Essentially, the postmaster has broken another person's heart.  As the French theorist Benjamin Constant once said, " No meta-physician has ever been able to justify the breaking of another's heart."  The postmaster is left to reflect about the pain he inflicted on Ratan.  He is overcome with a sense of sadness, something that Tagore suggests is felt within the constructs of the earth, a feeling emanating from the center of the universe.  This overwhelms him and subsumes him.  Yet, the catch, and where Tagore is simply brilliant is that he constructs the postmaster to be consistently self- absorbed.  The postmaster begins to rationalize that there is suffering everywhere, and that people feel pain all over.  For the postmaster, there are so many instances of separation, loneliness, death, and pain that what the postmaster did to Ratan is simply one more instance. It does not change anything, as there will still be pain with or without the postmaster's contribution.  In the end, "there are many separations, many deaths." This allows the postmaster to feel better about what he has done.

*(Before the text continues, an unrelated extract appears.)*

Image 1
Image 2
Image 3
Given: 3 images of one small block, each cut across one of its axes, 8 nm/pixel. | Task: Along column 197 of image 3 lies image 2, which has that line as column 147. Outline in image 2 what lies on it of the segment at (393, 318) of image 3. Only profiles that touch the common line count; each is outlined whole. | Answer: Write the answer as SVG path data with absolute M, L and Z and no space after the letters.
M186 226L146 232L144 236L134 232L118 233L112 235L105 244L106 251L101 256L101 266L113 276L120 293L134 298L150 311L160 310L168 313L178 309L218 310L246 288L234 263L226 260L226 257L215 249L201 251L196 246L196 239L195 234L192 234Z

Tagore's inclusion of this line about there is a philosophical approach to avoiding taking responsibility for the causing of one's pain is simply brilliant.  It allows the viewer to see the true and self- absorbed nature of the postmaster for if he really felt bad, he could have reversed course and taken her.  He didn't.  He looked for a reason to escape his own sense of budding guilt and was able to find it in a philosophical justification that asserted there was so much suffering and pain in the world and his own inclusion would have made no difference.  Tagore rightfully though points out that "Ratan had no such consolations" to alleviate her own pain, which is why she becomes the heroine of the story.